A última proposta é a que pode despertar um debate mais intenso, principalmente pela sua aplicação prática. O que está em causa é os alunos em questão poderem, tanto com a devida autorização dos encarregados de educação como do director da escola, utilizar as casa-de-banho e os balneários que correspondem ao género escolhido pelos mesmos. Também ao Observador, várias mães de crianças transexuais afirmam que, apesar da boa intenção da medida, seria importante colocar nos balneários separadores para todas as crianças tomarem banho e se vestirem. Acrescentam que não só é importante para os seus filhos mas para todas as crianças, já que algumas não se sentem bem com o seu próprio corpo e a privacidade torna-se um ponto crucial. Esta discussão antes de ideológica (se calhar poderia até não existir) deve ser prática e deve ter em conta os lesados, a escola, os pais e os psicólogos. São eles os que compreendem melhor as dinâmicas em questão e são a melhor fonte de informação. E, assim, a discussão acaba por ficar limitada a garantir que a privacidade de todas as crianças é garantida: que a maioria não a perca e que a maioria a ganhe. Assim, as escolas têm de garantir, ao longo do tempo, que estes direitos sejam garantidos e que a comunidade consiga unificar-se neste tópico. No que toca àquelas pessoas que apresentam receios, para bem do debate, o melhor será apresentar exemplos claros e específicos e não tornarem a criança transexual num monstro que invade balneários.
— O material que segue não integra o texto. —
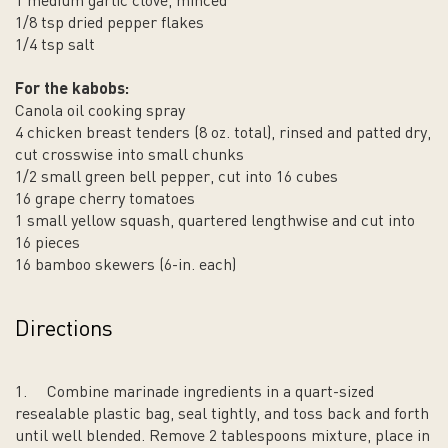
1 medium garlic clove, minced
1/8 tsp dried pepper flakes
1/4 tsp salt
For the kabobs:
Canola oil cooking spray
4 chicken breast tenders (8 oz. total), rinsed and patted dry,
cut crosswise into small chunks
1/2 small green bell pepper, cut into 16 cubes
16 grape cherry tomatoes
1 small yellow squash, quartered lengthwise and cut into
16 pieces
16 bamboo skewers (6-in. each)
Directions
1.
Combine marinade ingredients in a quart-sized
resealable plastic bag, seal tightly, and toss back and forth
until well blended. Remove 2 tablespoons mixture, place in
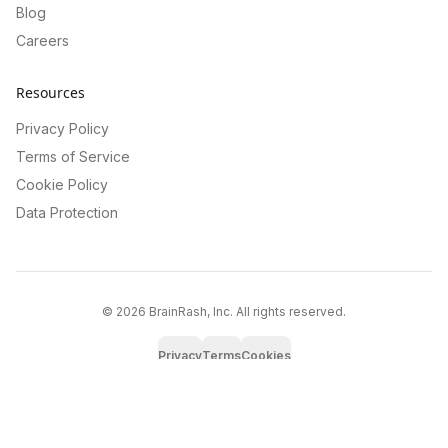
Blog
Careers
Resources
Privacy Policy
Terms of Service
Cookie Policy
Data Protection
©
2026
BrainRash, Inc. All rights reserved.
Privacy
Terms
Cookies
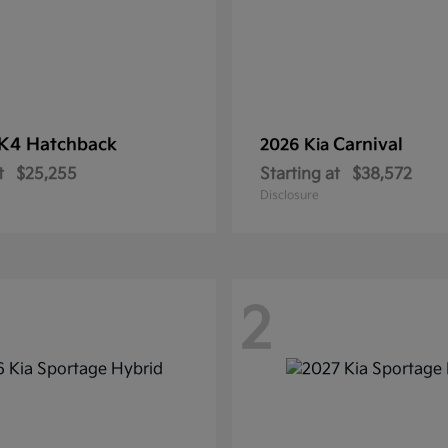
K4 Hatchback
Carnival
2026 Kia
t
$25,255
Starting at
$38,572
Disclosure
2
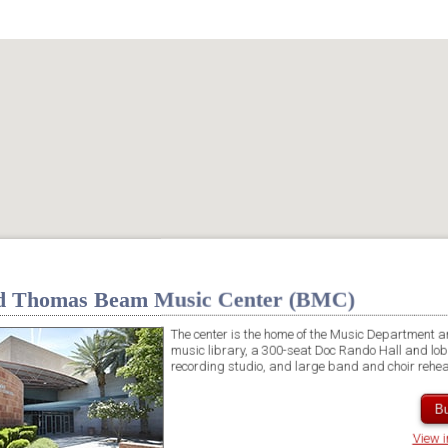
d Thomas Beam Music Center (BMC)
The center is the home of the Music Department a
music library, a 300-seat Doc Rando Hall and lobb
recording studio, and large band and choir rehe
Bu
View 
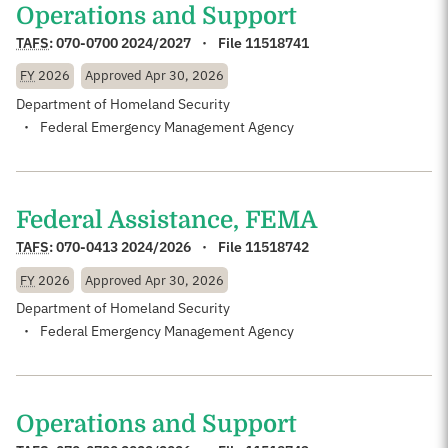
Operations and Support
TAFS
:
070-0700 2024/2027
File 11518741
FY
2026
Approved
Apr 30, 2026
Department of Homeland Security
Federal Emergency Management Agency
Federal Assistance, FEMA
TAFS
:
070-0413 2024/2026
File 11518742
FY
2026
Approved
Apr 30, 2026
Department of Homeland Security
Federal Emergency Management Agency
Operations and Support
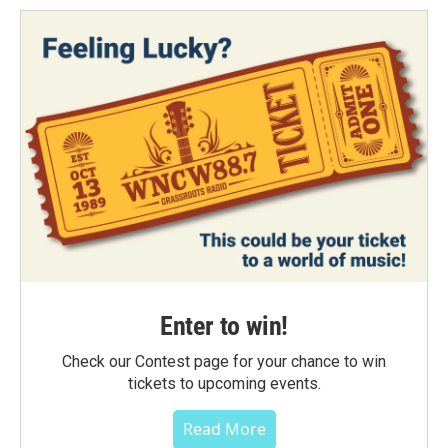
Enter to win!
Check our Contest page for your chance to win
tickets to upcoming events.
Read More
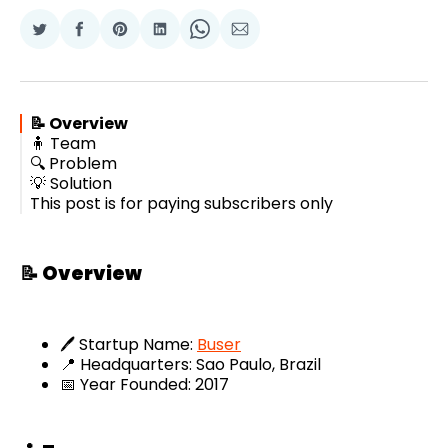
Share
Share
Share
Share
Share
Share
on
on
on
on
on
via
Twitter
Facebook
Pinterest
LinkedIn
WhatsApp
Email
📝 Overview
🧍 Team
🔍 Problem
💡 Solution
This post is for paying subscribers only
📝 Overview
🖊️ Startup Name:
Buser
📍 Headquarters: Sao Paulo, Brazil
📅 Year Founded: 2017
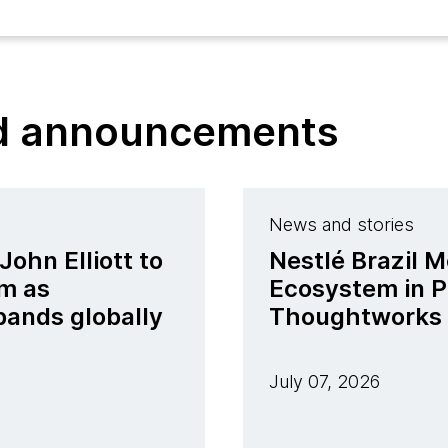
nd announcements
News and stories
ohn Elliott to
Nestlé Brazil M
m as
Ecosystem in P
pands globally
Thoughtworks
July 07, 2026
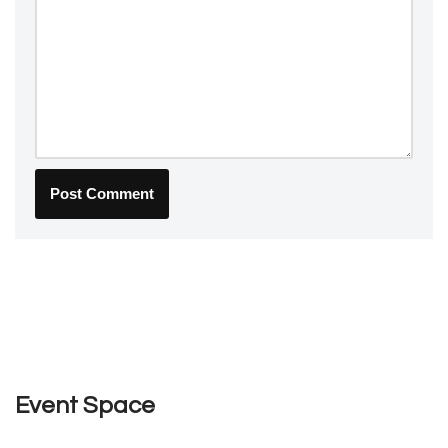
Event Space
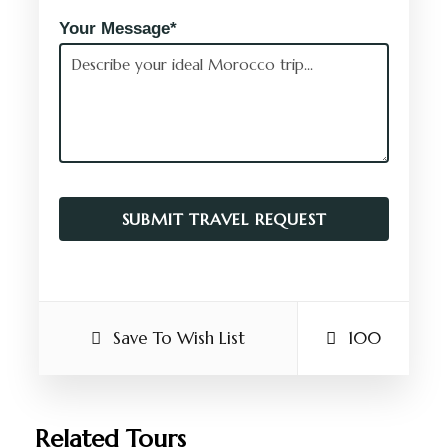
Your Message*
Save To Wish List
100
Related Tours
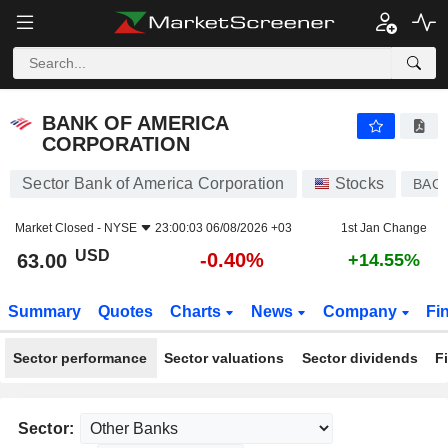
BANK OF AMERICA CORPORATION
63.00
$
-0.40%
BANK OF AMERICA
CORPORATION
Sector Bank of America Corporation
Stocks
BAC
Market Closed -
NYSE
23:00:03 06/08/2026 +03
1st Jan Change
USD
-0.40%
63.00
+14.55%
Summary
Quotes
Charts
News
Company
Fi
Sector performance
Sector valuations
Sector dividends
F
Sector:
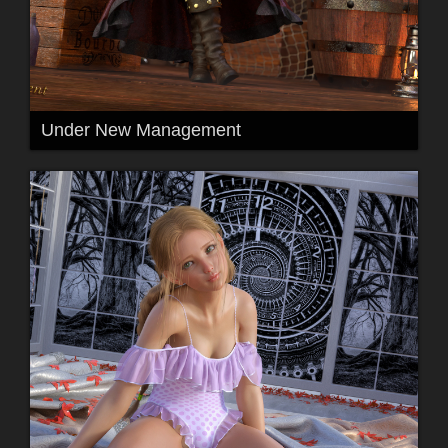
Under New Management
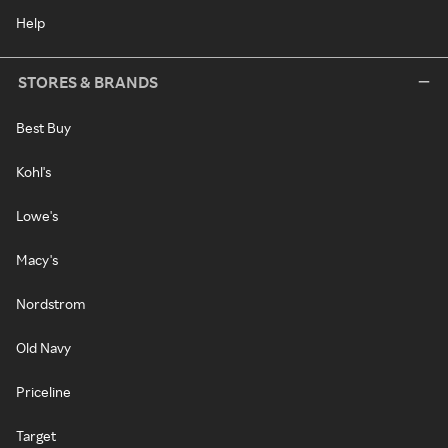
Help
STORES & BRANDS
Best Buy
Kohl's
Lowe's
Macy's
Nordstrom
Old Navy
Priceline
Target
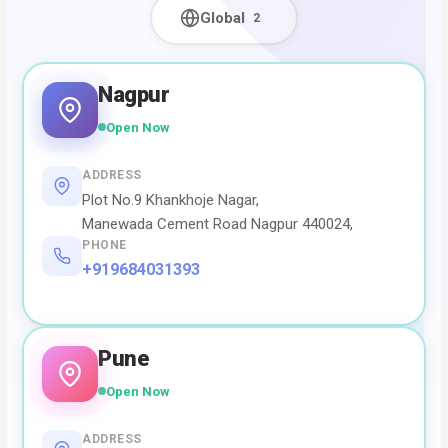
Global
2
Nagpur
Open Now
ADDRESS
Plot No.9 Khankhoje Nagar,
Manewada Cement Road Nagpur 440024,
PHONE
+919684031393
Pune
Open Now
ADDRESS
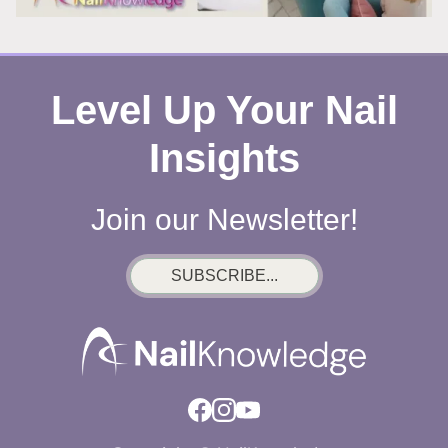
Level Up Your Nail
Insights
Join our Newsletter!
SUBSCRIBE...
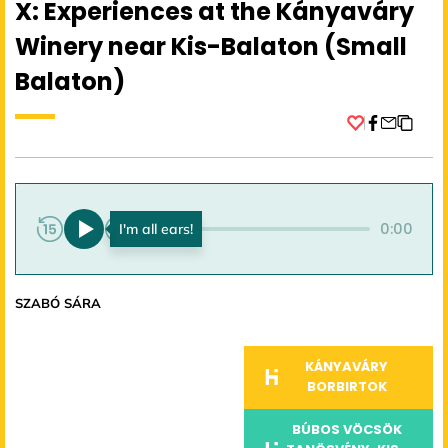
X: Experiences at the Kányaváry
Winery near Kis-Balaton (Small
Balaton)
Facebook
0:00
0:00
SZABÓ SÁRA
KÁNYAVÁRY
BORBIRTOK
BÚBOS VÖCSÖK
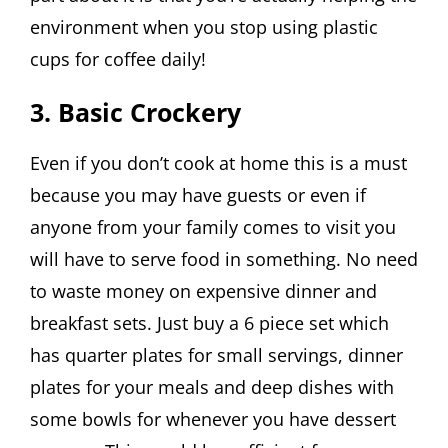
environment when you stop using plastic
cups for coffee daily!
3. Basic Crockery
Even if you don’t cook at home this is a must
because you may have guests or even if
anyone from your family comes to visit you
will have to serve food in something. No need
to waste money on expensive dinner and
breakfast sets. Just buy a 6 piece set which
has quarter plates for small servings, dinner
plates for your meals and deep dishes with
some bowls for whenever you have dessert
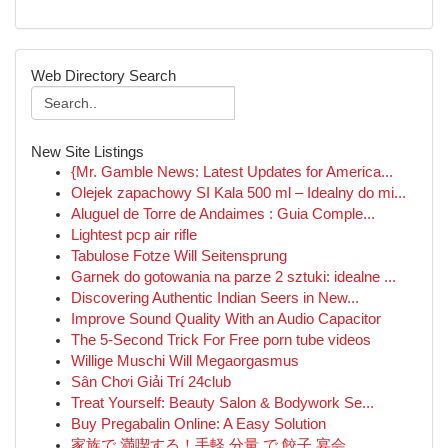
Web Directory Search
New Site Listings
{Mr. Gamble News: Latest Updates for America...
Olejek zapachowy SI Kala 500 ml – Idealny do mi...
Aluguel de Torre de Andaimes : Guia Comple...
Lightest pcp air rifle
Tabulose Fotze Will Seitensprung
Garnek do gotowania na parze 2 sztuki: idealne ...
Discovering Authentic Indian Seers in New...
Improve Sound Quality With an Audio Capacitor
The 5-Second Trick For Free porn tube videos
Willige Muschi Will Megaorgasmus
Sân Chơi Giải Trí 24club
Treat Yourself: Beauty Salon & Bodywork Se...
Buy Pregabalin Online: A Easy Solution
家族で 満喫する！手軽 分量 で 餃子 宴会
Ao contrário do que o Presidente da Juventude Popular, Francisco Rodrigues dos Santos, afirma, a Escola não adoptou a ideologia de género como doutrina oficial. Decidiu, sim, progredir para um futuro em que as crianças transexuais, como também acontece com as homossexuais ou as que tenham, por exemplo, algum tipo de deficiência intelectual, não sofram de bullying, tenham apoio dos adultos e que consigam ter uma educação tão boa como a dos seus colegas. Na realidade, o que vai mudar é a forma como a comunidade estudantil, dos alunos aos professores e funcionários, aja como um colectivo de cidadãos e a isso eu chamo de progresso de valores e humanização da sociedade. Essa seria a única petição que assinaria.